Après les «téléphones intelligents», les «voitures intelligentes»?


On voit à la télé, ces temps-ci, une pub de voiture japonaise qualifiée d’«économe d’essence».


L’expression est-elle correcte?

ÉCONOME

Petit Robert
«II Adj. Qui dépense avec mesure, sait éviter toute dépense inutile. → parcimonieux, regardant.»(1)

Larousse
«2. adj. Qui limite ses dépenses, évite les dépenses inutiles.»(2)

Je ne sais pas vous, mais je perçois dans ces définitions une notion de «jugement», de «décision», qui me semble tout à fait inapplicable à un sujet inanimé.
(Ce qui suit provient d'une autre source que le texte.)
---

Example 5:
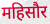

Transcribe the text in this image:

महिसौर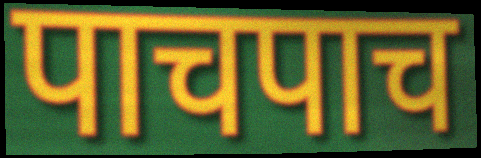
पाचपाच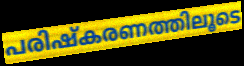
പരിഷ്കരണത്തിലൂടെ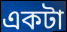
একটা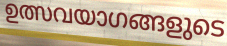
ഉത്സവയാഗങ്ങളുടെ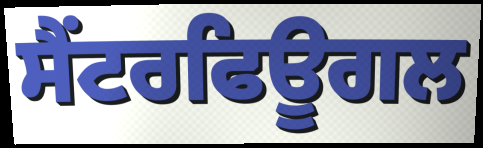
ਸੈਂਟਰਫਿਊਗਲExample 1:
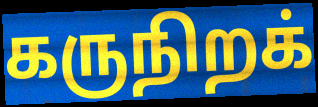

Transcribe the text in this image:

கருநிறக்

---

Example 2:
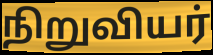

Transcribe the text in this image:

நிறுவியர்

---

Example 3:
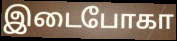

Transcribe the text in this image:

இடைபோகா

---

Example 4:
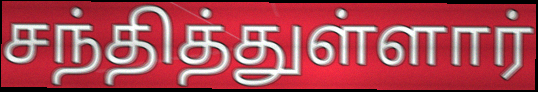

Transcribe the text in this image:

சந்தித்துள்ளார்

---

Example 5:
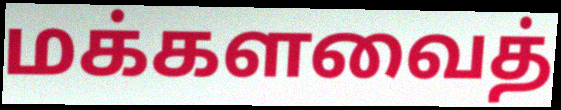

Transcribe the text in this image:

மக்களவைத்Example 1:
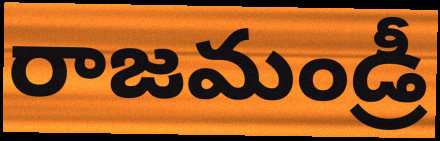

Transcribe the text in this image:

రాజమండ్రీ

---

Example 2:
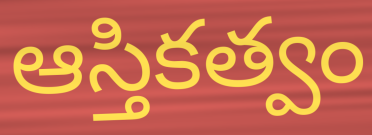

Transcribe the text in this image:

ఆస్తికత్వం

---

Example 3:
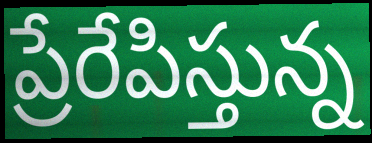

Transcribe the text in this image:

ప్రేరేపిస్తున్న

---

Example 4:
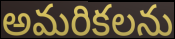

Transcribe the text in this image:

అమరికలను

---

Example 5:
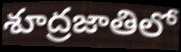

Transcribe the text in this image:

శూద్రజాతిలో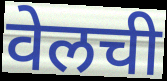
वेलची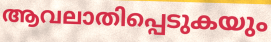
ആവലാതിപ്പെടുകയുംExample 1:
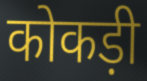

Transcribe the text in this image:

कोकड़ी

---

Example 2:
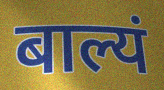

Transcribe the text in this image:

Comment pourrait-on dire qu’une automobile «dépense le carburant avec mesure»? Est-ce qu’un fabricant créerait délibérément une automobile qui gaspille le carburant? Ça serait quand même étonnant.
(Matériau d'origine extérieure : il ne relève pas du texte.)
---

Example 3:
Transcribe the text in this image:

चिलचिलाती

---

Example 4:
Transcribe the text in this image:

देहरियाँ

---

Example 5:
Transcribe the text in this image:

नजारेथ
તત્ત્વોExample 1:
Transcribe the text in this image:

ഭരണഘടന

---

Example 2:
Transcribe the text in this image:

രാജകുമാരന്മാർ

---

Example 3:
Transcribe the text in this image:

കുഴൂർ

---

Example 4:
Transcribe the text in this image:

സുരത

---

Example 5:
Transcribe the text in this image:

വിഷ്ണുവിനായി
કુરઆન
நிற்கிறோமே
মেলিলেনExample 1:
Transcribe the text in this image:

L’usage du mot économe dans ce contexte est inapropprié; économique conviendrait mieux.

ÉCONOMIQUE

Petit Robert
«II. COUR. Qui réduit les frais, épargne la dépense. Chauffage, voiture économique.»(1)

Larousse
«2. Qui permet de faire des économies; peu coûteux.»(2)

À mon avis, une voiture peut être économique en carburant, en ce sens qu’elle consomme tellement peu de carburant pour une distance donnée qu’elle permet à son utilisateur d’économiser de l’argent.

Qu’en pensez-vous?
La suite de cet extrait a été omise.